The barracks are only about 500 meters from Natalia’s house. Mobile phones do not work here to prevent the base from being located. They ask us for documentation. Everything is in order. But we shouldn’t be here, they insist. The translator explains that it was not our intention.
The colonel calls his superiors. While he receives the answer he leads us to the living room of the chalet, now converted into a dining room. The soldiers who arrive from the trenches are entering. Silent. They are young, but they are exhausted. They take a plate and plastic cutlery. The only woman in the detachment distributes the rations. The soldiers eat and go to rest for a few hours, before returning to the line of combat. While they decide what to do with us, they invite us to eat.
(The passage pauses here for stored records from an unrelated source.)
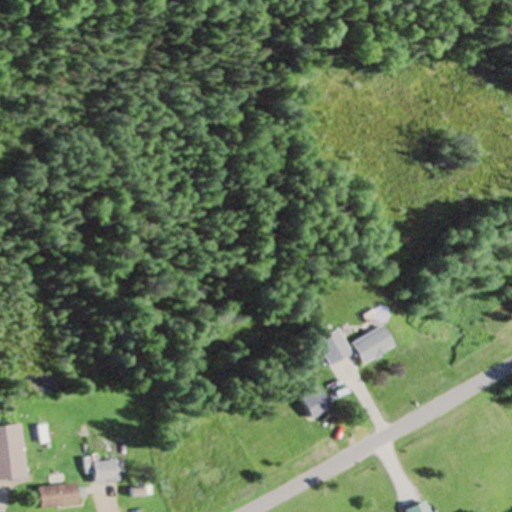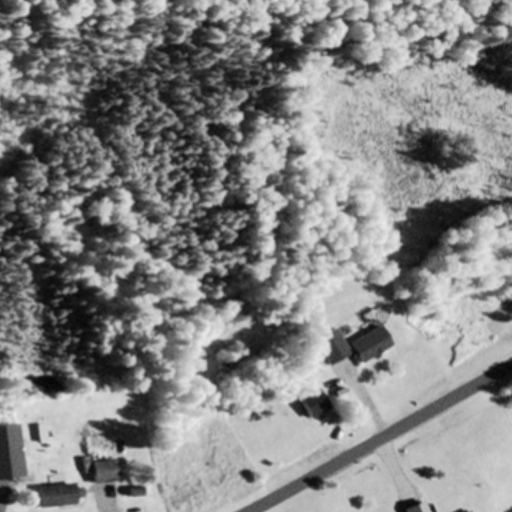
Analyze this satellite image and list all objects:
building: (365, 346)
building: (327, 349)
road: (379, 438)
building: (8, 455)
building: (99, 473)
building: (51, 497)
building: (412, 509)
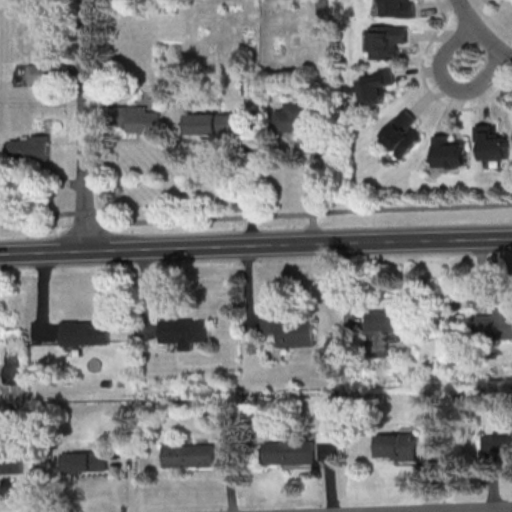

The first dish on the menu is a meat and mushroom soup. The second is pasta with meat and an omelette with melted cheese and mayonnaise. There are also bowls with raw garlic and onions. To drink there is coffee and compot, a traditional non-alcoholic drink.
About two hours later there is already a response from Kiev. Kindly, the colonel tells us that we must get out of there, that he cannot serve us without authorization. We take the car and head to Dnipro, towards the center of the country, away from the bullets. Natalia is still there, on the war front.